I've just been recently looking at a few different monitoring solutions, and i've pretty much decided that the best candidate for our usage is Zenoss. Perhaps I'm missing something, but it's a little alarming to me the typical methods many Zenoss addons use to obtain their data to monitor. Most seem to be unable to take the input from any other than the service's own normal methods of entry.
Zenoss, if you aren't aware, can use several methods of obtaining the data which it graphs (and subsequently monitors). One option is to put an agent on the client machines (much like Zabbix can do), and another is to connect via ssh to run custom commands to retrieve values.
A final option is to use SNMP, and this is the preferred method for us because it scales well, and there's wide support for it. If you're planning to monitor both normal host and networking equipment then you'll be looking at using SNMP to some degree anyhow, so it makes sense to me to use it wherever possible, and not needlessly fragment your monitoring solution.
The downside of this is that there needs to be the information in the SNMP tree in the first place that you want to monitor. For typical values such as network traffic and CPU load this is the case, but for more exotic usages like database performance monitoring this isn't so. This is the point where my personal thinking on the matter seems to diverge from the way most people seem to handle it.
Typically (in the case of Zenoss at least) you would employ a Zenpack (basically a plugin) at this point to enable the Zenoss host to have an understanding of how to monitor the database. My issue with this is that it puts the gathering stage of the data into the monitoring host. You no longer have just a simple monitoring ability but now you've also built into your monitoring host the collecting and processing of the information. Down the road when you want to change monitoring solutions you'll be in trouble because not all the data you want to model is in the SNMP tree any more.
To give some examples, in Zenoss if you want to monitor varnish (HTTP reverse proxy) you're looking at giving the monitoring host the ability to ssh to the machine in question and run some varnish related commands (varnishstat, et al.), so now you've got an ssh route from your monitoring host to multiple machines in your estate. This is, perhaps, bad. Particually if / as / when your monitoring host gets hacked.

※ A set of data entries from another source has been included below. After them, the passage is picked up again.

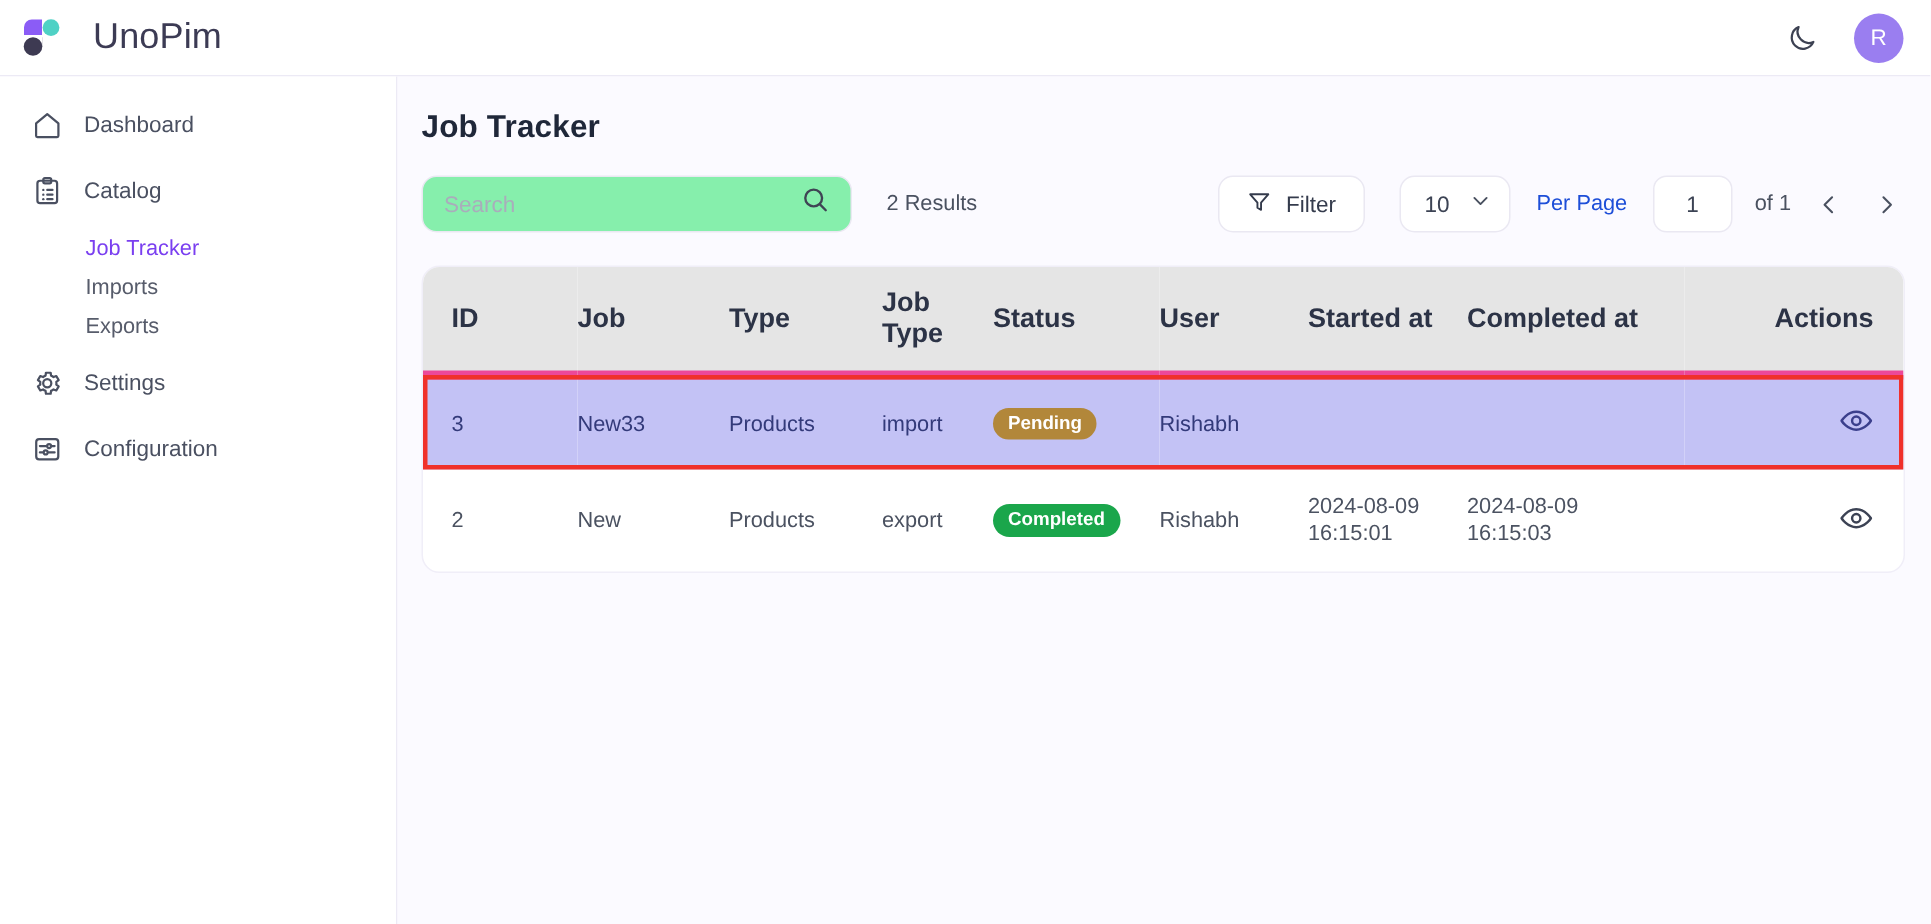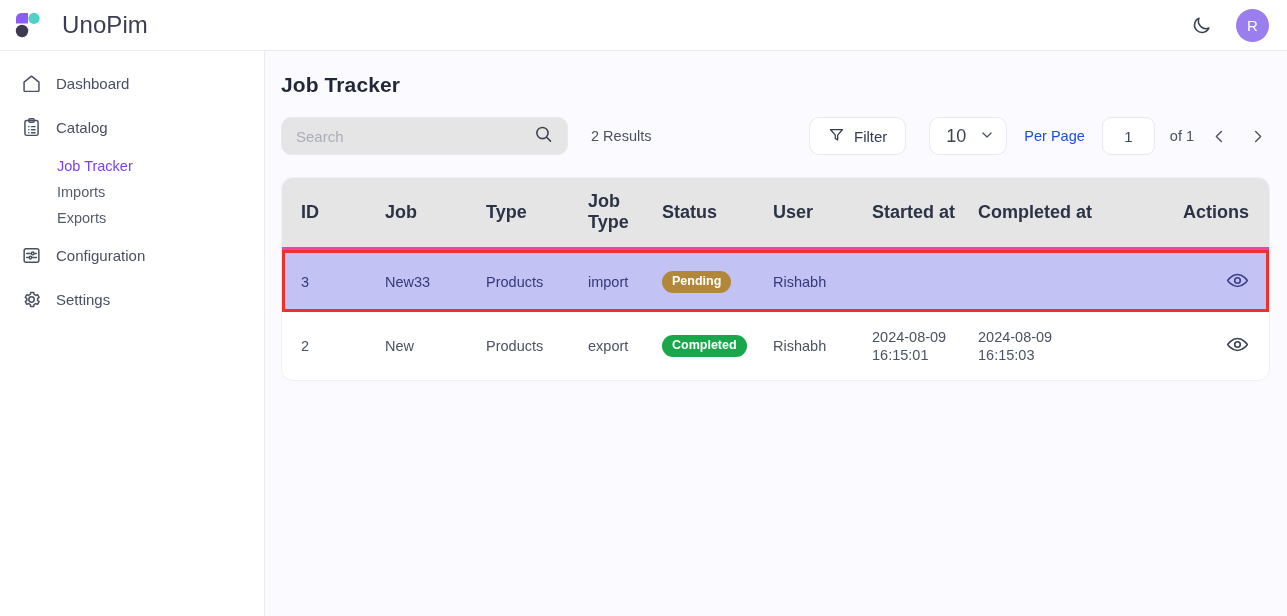--- a/index.html
+++ b/index.html
@@ -53,39 +53,39 @@
     cursor:pointer;
   }
   .sub-item.active { color:#7a3ff0; }
 
   
   .main { flex:1; background:#fbfaff; padding: 22px 17px 0 16px; min-width:0; }
   .page-title { font-size:21px; font-weight:bold; color:#1f2739; margin-bottom:20px; letter-spacing:.1px; }
 
   .toolbar { display:flex; align-items:center; height:38px; margin-bottom:22px; }
   .search-wrap {
-    width:287px; height:38px; background:#e5e5e5; border:1px solid #eae8f2;
+    width:287px; height:38px; background:#86efac; border:1px solid #eae8f2;
     border-radius:10px; display:flex; align-items:center; padding:0 13px 0 14px;
   }
   .search-input {
     flex:1; border:none; outline:none; font-size:15px; color:#3c4354;
     background:transparent; font-family:inherit;
   }
   .search-input::placeholder { color:#a9adbb; }
   .results-count { font-size:14.5px; color:#4a5160; margin-left:23px; }
   .toolbar-right { margin-left:auto; display:flex; align-items:center; }
   .filter-btn {
     height:38px; display:flex; align-items:center; gap:9px; padding:0 18px;
     background:#fff; border:1px solid #eae8f2; border-radius:10px;
     font-size:15px; color:#343b4c; cursor:pointer;
   }
   .perpage-select {
     height:38px; margin-left:23px; display:flex; align-items:center; gap:14px;
     padding:0 12px 0 16px; background:#fff; border:1px solid #eae8f2;
-    border-radius:10px; font-size:18px; color:#3c4354; cursor:pointer;
+    border-radius:10px; font-size:15px; color:#3c4354; cursor:pointer;
   }
   .perpage-label { font-size:14.5px; color:#1d4ed8; margin-left:17px; }
   .page-input {
     width:53px; height:38px; margin-left:17px; background:#fff;
     border:1px solid #eae8f2; border-radius:9px; text-align:center;
     font-size:15px; color:#3c4354; font-family:inherit; outline:none;
   }
   .of-pages { font-size:14.5px; color:#4a5160; margin-left:15px; }
   .pg-arrow {
     width:26px; height:30px; display:flex; align-items:center; justify-content:center;
@@ -191,40 +191,40 @@
 
       <div class="sub-list">
         <div class="sub-item active">Job Tracker</div>
         <div class="sub-item">Imports</div>
         <div class="sub-item">Exports</div>
       </div>
 
       <div class="nav-item">
         <span class="nav-ico">
           <svg width="21" height="21" viewBox="0 0 24 24" fill="none" stroke="#4a5061" stroke-width="1.7" stroke-linecap="round" stroke-linejoin="round">
+            <circle cx="12" cy="12" r="3.1"></circle>
+            <path d="M19 12a7 7 0 0 0-.1-1.1l1.8-1.3-1.8-3.1-2.1.8a7 7 0 0 0-1.9-1.1L14.6 4h-3.6l-.3 2.2a7 7 0 0 0-1.9 1.1l-2.1-.8-1.8 3.1 1.8 1.3a7 7 0 0 0 0 2.2l-1.8 1.3 1.8 3.1 2.1-.8a7 7 0 0 0 1.9 1.1l.3 2.2h3.6l.3-2.2a7 7 0 0 0 1.9-1.1l2.1.8 1.8-3.1-1.8-1.3A7 7 0 0 0 19 12z"></path>
+          </svg>
+        </span>
+        <span>Settings</span>
+      </div>
+
+      <div class="nav-item">
+        <span class="nav-ico">
+          <svg width="21" height="21" viewBox="0 0 24 24" fill="none" stroke="#4a5061" stroke-width="1.7" stroke-linecap="round" stroke-linejoin="round">
             <rect x="3.6" y="4.3" width="16.8" height="15.4" rx="2.2"></rect>
             <line x1="6.4" y1="9.6" x2="11" y2="9.6"></line>
             <circle cx="13.4" cy="9.6" r="1.5"></circle>
             <line x1="15.6" y1="9.6" x2="17.6" y2="9.6"></line>
             <line x1="6.4" y1="14.4" x2="8.4" y2="14.4"></line>
             <circle cx="10.8" cy="14.4" r="1.5"></circle>
             <line x1="13.2" y1="14.4" x2="17.6" y2="14.4"></line>
           </svg>
         </span>
         <span>Configuration</span>
-      </div>
-
-      <div class="nav-item">
-        <span class="nav-ico">
-          <svg width="21" height="21" viewBox="0 0 24 24" fill="none" stroke="#4a5061" stroke-width="1.7" stroke-linecap="round" stroke-linejoin="round">
-            <circle cx="12" cy="12" r="3.1"></circle>
-            <path d="M19 12a7 7 0 0 0-.1-1.1l1.8-1.3-1.8-3.1-2.1.8a7 7 0 0 0-1.9-1.1L14.6 4h-3.6l-.3 2.2a7 7 0 0 0-1.9 1.1l-2.1-.8-1.8 3.1 1.8 1.3a7 7 0 0 0 0 2.2l-1.8 1.3 1.8 3.1 2.1-.8a7 7 0 0 0 1.9 1.1l.3 2.2h3.6l.3-2.2a7 7 0 0 0 1.9-1.1l2.1.8 1.8-3.1-1.8-1.3A7 7 0 0 0 19 12z"></path>
-          </svg>
-        </span>
-        <span>Settings</span>
       </div>
 
     </div>
 
     <div class="main">
 
       <div class="page-title">Job Tracker</div>
 
       <div class="toolbar">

In the case of postgresql however, the situation is even worse, as the Zenpack publicly available expects to be able to connect to the postgresql port (5432 TCP), so now you've added the ability to connect to your databases from the monitoring host. This is bad, in my opinion ! There's no need for it, and there's no demarcation point in terms of responsibility between providing the information and handing it off to those that consume it.
The way I'd like to deal with this is by having the database servers provide the information by extending a portion of their SNMP tree, which means all the credentials needed to access the information stay on the server (in this case, none as it'd be a cron job by the postgres user -- oh yea, and because it uses a remote login, the Zenpack option needed superuser access on the database). Then use a more simple Zenpack on the Zenoss host which simply consumes the SNMP information and then graphs it.
In my opinion this greatly simplifies the monitoring host, removes the tendency for the monitoring host to have scope creep (and subsequent logical access to everything you want to monitor), and is a much cleaner design.
What I'm not sure of, is why this isn't the normal mode of operating for people ? (As in, instead of a do-it-all badly Zenpack, you'd provide an SNMP prefix to extend upon, a script to grab the data and publish it there, and then a simpler Zenpack to graph that information) I realize that's three moving parts as opposed to one, but in the days of configuration management, I think it's a much better design, and more portable in the future when you want to move to a new monitoring solution.
The scope for vendor lock in using out-of-band Zenpacks is alarming.